Ritesh Batra: 3 Tips To Adapt A Novel Into A Film

Literary adaptations are difficult but with two of them under his belt, the filmmaker is well placed to offer an insight into what makes them tick

Team FC

Novelists can be prickly about their creations but when it came to adapting his 2011 Booker prize winning novel – The Sense of an Ending – Julian Barnes told Ritesh Batra and his co-writer Nick Payne: "Go ahead and betray me."

"Julian gave us his blessing. Then he saw the movie in the end and he loved it, and sent us a generous note," says Ritesh.

The filmmaker's other big project, Our Souls at Night, starring Robert Redford and Jane Fonda, is also based on a novel. "Kent Haruf, who wrote the book, passed away a week after finishing it, so I didn't even have the pleasure of meeting him," says Ritesh.

Literary adaptations are difficult but with two of them under his belt, Ritesh is well placed to offer an insight into what makes them tick. Here's his advice for any filmmaker planning to take on a great novel:

Don't try to replicate the book literally

You have to stay true to the book, its soul and, at the same time, make sure that the movie is its own being. A good adaptation is a cousin of the book, not a sibling. Siblings can kill each other, but distant cousins who share the same DNA generally don't kill each other.
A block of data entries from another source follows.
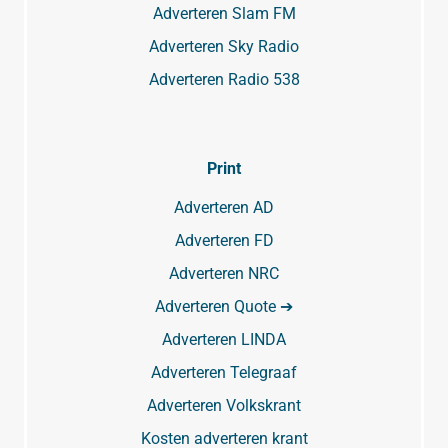
Adverteren Slam FM
Adverteren Sky Radio
Adverteren Radio 538
Print
Adverteren AD
Adverteren FD
Adverteren NRC
Adverteren Quote ➔
Adverteren LINDA
Adverteren Telegraaf
Adverteren Volkskrant
Kosten adverteren krant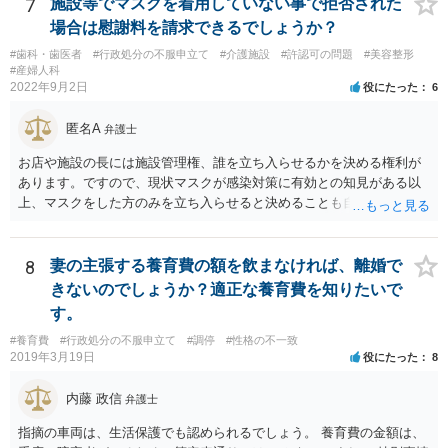
7
施設等でマスクを着用していない事で拒否された
場合は慰謝料を請求できるでしょうか？
#歯科・歯医者
#行政処分の不服申立て
#介護施設
#許認可の問題
#美容整形
#産婦人科
2022年9月2日
役にたった
6
匿名A
弁護士
お店や施設の長には施設管理権、誰を立ち入らせるかを決める権利が
あります。ですので、現状マスクが感染対策に有効との知見がある以
上、マスクをした方のみを立ち入らせると決めることも自由であり、
不当な差別には当たらないと考えられます。 これが公衆浴場や旅館業
など公益的な側面のある業種ですと、公衆浴場法など各種業法で定め
られた理由以外での利用拒否は禁止されていますし、公の施設でもマ
8
妻の主張する養育費の額を飲まなければ、離婚で
スクなしだけでの利用拒否は問題となりえますが、民間のお店に対し
きないのでしょうか？適正な養育費を知りたいで
ては慰謝料の請求は認められないと考えられます。
す。
#養育費
#行政処分の不服申立て
#調停
#性格の不一致
2019年3月19日
役にたった
8
内藤 政信
弁護士
指摘の車両は、生活保護でも認められるでしょう。 養育費の金額は、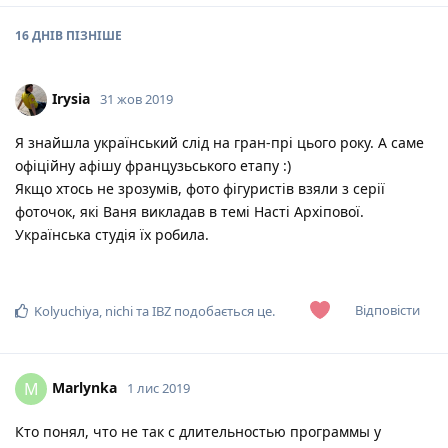
16 ДНІВ
ПІЗНІШЕ
Irysia
31 жов 2019
Я знайшла український слід на гран-прі цього року. А саме
офіційну афішу французьського етапу :)
Якщо хтось не зрозумів, фото фігуристів взяли з серії
фоточок, які Ваня викладав в темі Насті Архіпової.
Українська студія їх робила.
Відповісти
Kolyuchiya
,
nichi
та
IBZ
подобається це
.
Marlynka
M
1 лис 2019
Кто понял, что не так с длительностью программы у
You have to love a book to adapt it well

It is extremely difficult to adapt a novel into a movie. It's not something you'd do if you are not madly in love with the novel. It's easier in many ways to write your own thing and make a movie.

Adaptations are usually about transformation

Adaptation is generally the word we use but it is essentially a transformation. The thing about The Sense of an Ending (the novel) that everyone most remembers is its ending, because people get to the end and they want to read it again.

We had a choice while making the movie – what do we do about the ending? Simply, what we had to do is that we have to honour all the relationships, give the audience the trajectory of a relationship. In a novel, you don't necessarily have to do that.